The authors of the study, which was published in medical journal "The Lancet," found that 97 percent of all unsafe abortions took place in developing countries. The legal situation in women's home countries also plays a big role.

"The proportion of unsafe abortions was significantly higher in countries with highly restrictive abortion laws than in those with less restrictive laws," it says in the study.

For International Safe Abortion Day on Thursday, protests for safe and legal abortions are expected around the world.

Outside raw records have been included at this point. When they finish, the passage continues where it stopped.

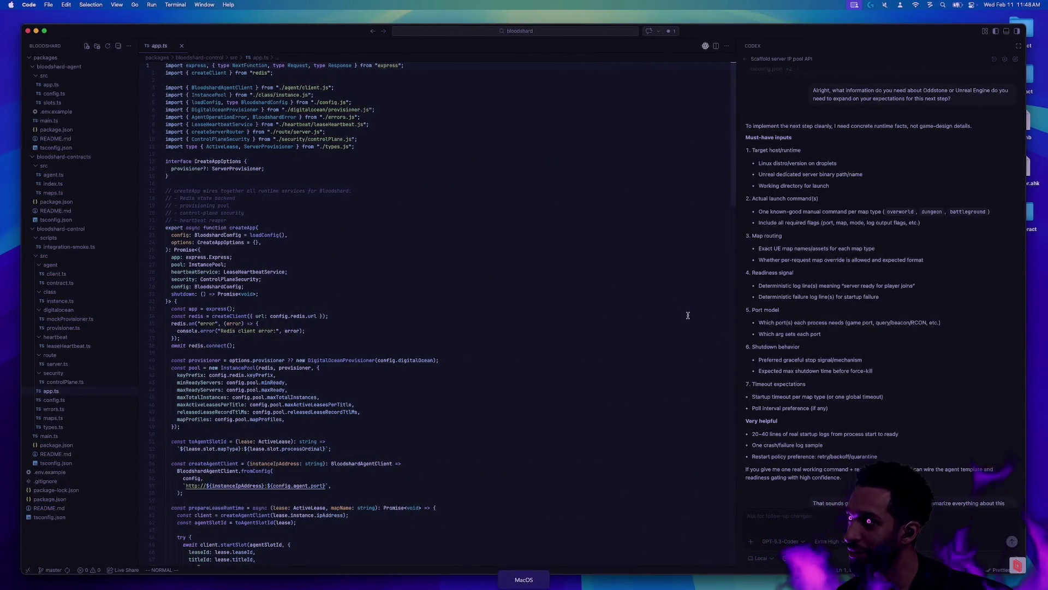
pyautogui.press('ctrl+Left')
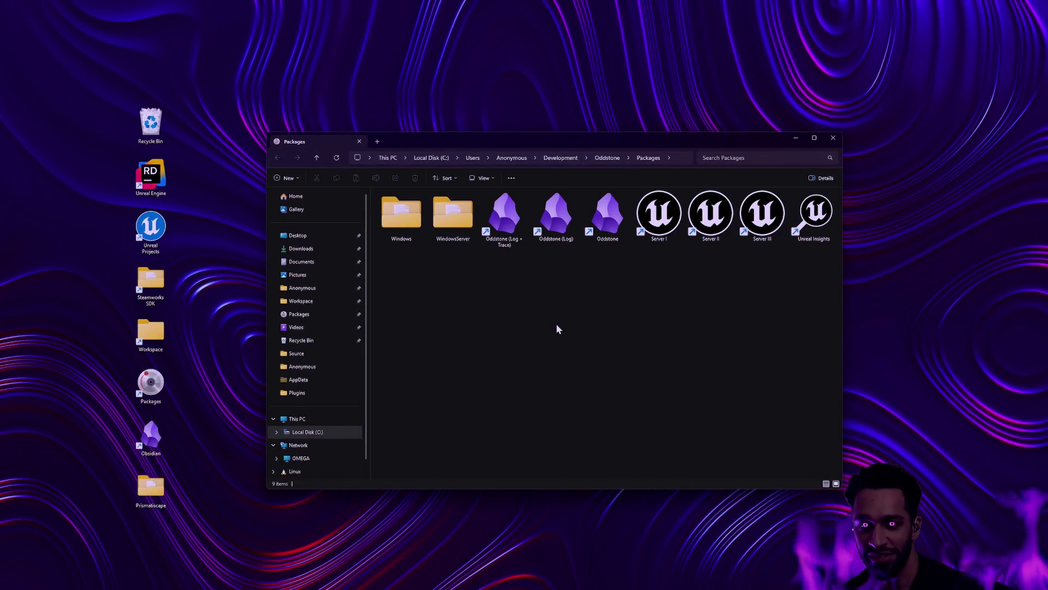
pyautogui.press('ctrl+Right')
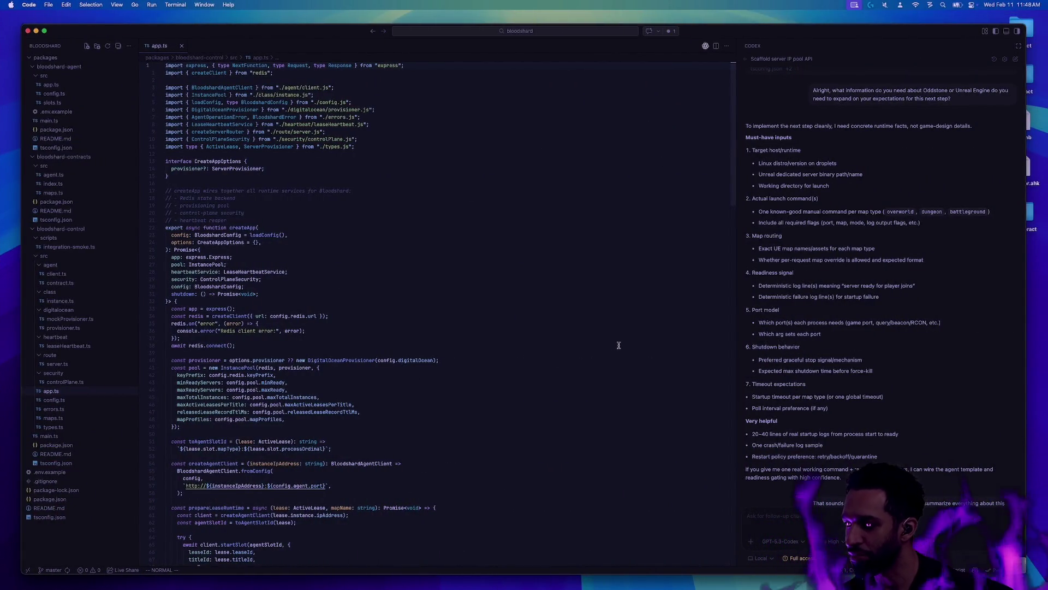
pyautogui.press('ctrl+Left')
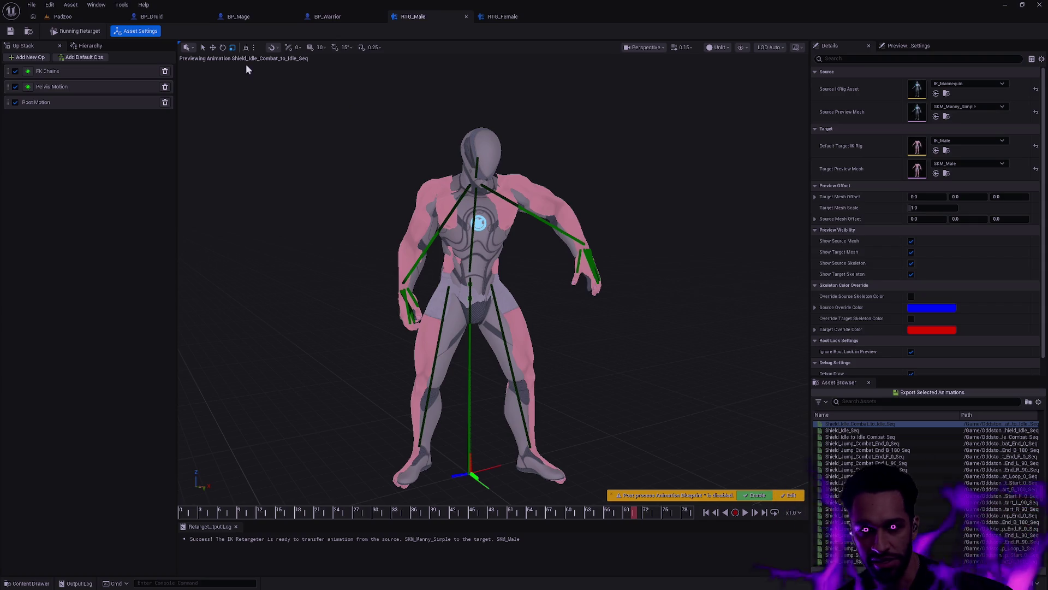
# Step: In the Padzoo level, open the Content Drawer and browse the MotionMatching Databases and Combat folders
pyautogui.click(63, 16)
pyautogui.press('ctrl+space')
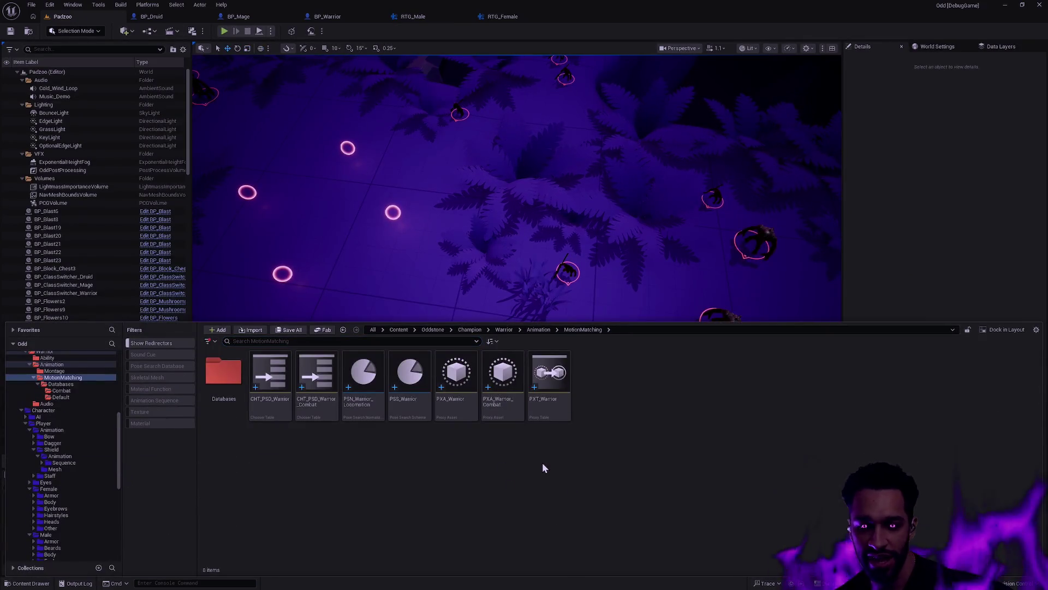
pyautogui.click(549, 376)
pyautogui.doubleClick(224, 374)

In some regions, access to safe abortions is restricted by law, in other regions they are legal but clinics are few and far between and there is a stigma attached to the procedure.

"It makes me sad, frustrated, angry – a mixture of all of these," Dr Bela Ganatra, lead author of the study and a scientist in the WHO Department of Reproductive Health and Research, said. "Why, if the solution seems so obviously simple, do we leave the science behind and get lost in the stigma and the politics? Why can't we just focus on the women?"

Infografik unsichere Abtreibungen ENG

The WHO has no data by country, but rather by continent. It shows that in Africa, more than three quarters of abortions are performed under unsafe conditions. Almost half occur under least safe conditions. In Latin America, even fewer abortions occur under safe, healthy conditions than in Africa. The difference: less than 17 percent are performed under the least safe conditions.

In Asia and Oceania, the situation is a little better, with more than 60 percent of abortions being safe. Even in Europe, 11.2 percent of pregnancy terminations are carried out under less safe conditions. That number is mostly due to eastern Europe, the region within the continent that saw the highest number of unsafe abortions from 2010 to 2014.

The region with the highest proportion of unsafe abortions is Middle Africa, where only 11.2 percent of abortions are performed under safe conditions.

'The science is simple'

The high number of women resorting to desperate, unsafe measures to terminate their pregnancies remains despite the fact that medicine has advanced enough to make safe, healthy abortion procedures quite uncomplicated.

"There are [means] available to provide safe abortions — the science is very basic and simple," Ganatra said. "It requires either a simple outpatient procedure or tablets, which is at primary care level and does not require a specialist physician either. There is no reason for this to not be available as part of basic health care."

To bring down the number of unsafe abortions, the WHO is not only advocating making safe abortions accessible to women who are eligible. The organization also emphasizes how important sex education for women and girls is, and points out that contraceptives should be easily available to everyone, not just people living in a certain area or members of a certain social class.